A comparison of the single round PCR-dipstick method with the real-time PCR (two methods of similar sensitivity) in terms of cost and practicality reveals the following: (a) The dipstick method can be performed simply by using a classical PCR instrument that constitutes standard equipment of every molecular diagnosis laboratory. On the contrary, the investment cost for a real-time PCR instrument is over 10 times higher than classical PCR. (b) The cost of the probes used in real-time PCR (e.g. Taqman and FRET probes) is at least 7 times higher than the probes used in the proposed method. (c) The dry-reagent dipstick format eliminates the solution preparation steps, it is very simple to perform and minimizes the training of qualified personnel.

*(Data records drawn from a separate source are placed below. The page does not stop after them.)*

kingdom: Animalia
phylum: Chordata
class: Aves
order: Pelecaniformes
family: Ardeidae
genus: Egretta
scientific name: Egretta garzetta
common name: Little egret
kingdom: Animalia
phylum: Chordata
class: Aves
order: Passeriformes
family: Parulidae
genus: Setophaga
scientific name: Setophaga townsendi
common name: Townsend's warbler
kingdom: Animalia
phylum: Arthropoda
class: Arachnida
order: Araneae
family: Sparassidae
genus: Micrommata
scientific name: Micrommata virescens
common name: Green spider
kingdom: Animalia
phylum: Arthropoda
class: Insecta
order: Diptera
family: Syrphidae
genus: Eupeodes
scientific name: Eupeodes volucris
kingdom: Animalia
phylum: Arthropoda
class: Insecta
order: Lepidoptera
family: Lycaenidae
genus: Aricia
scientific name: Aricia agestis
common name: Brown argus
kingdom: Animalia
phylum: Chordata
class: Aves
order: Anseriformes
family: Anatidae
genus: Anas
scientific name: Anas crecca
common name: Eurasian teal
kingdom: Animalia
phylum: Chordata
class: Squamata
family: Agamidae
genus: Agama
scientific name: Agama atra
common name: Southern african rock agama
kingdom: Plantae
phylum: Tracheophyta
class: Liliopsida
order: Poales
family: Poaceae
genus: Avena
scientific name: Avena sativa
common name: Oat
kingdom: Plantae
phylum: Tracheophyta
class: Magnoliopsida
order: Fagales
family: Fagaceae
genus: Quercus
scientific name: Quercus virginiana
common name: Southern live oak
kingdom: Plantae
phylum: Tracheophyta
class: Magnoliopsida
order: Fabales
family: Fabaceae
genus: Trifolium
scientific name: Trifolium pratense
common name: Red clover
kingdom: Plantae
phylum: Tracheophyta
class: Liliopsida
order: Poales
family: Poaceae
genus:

We estimated that the cost of the dipstick assay is less than 2 Euros. The dipstick assay offers about 10 times higher detectability than agarose gel electrophoresis and ethidium bromide staining and, contrary to electrophoresis, allows confirmation of the sequence of the PCR product by hybridization within a few minutes without the need of instrumentation. The dipstick assay requires PCR products that are biotinylated at the 5′ end (during PCR) along with a poly(dA)-tailed probe specific for the junction sequence. The dry-reagent disposable strip format greatly simplifies the assay because it eliminates the multiple incubation and washing steps performed in current hybridization assays.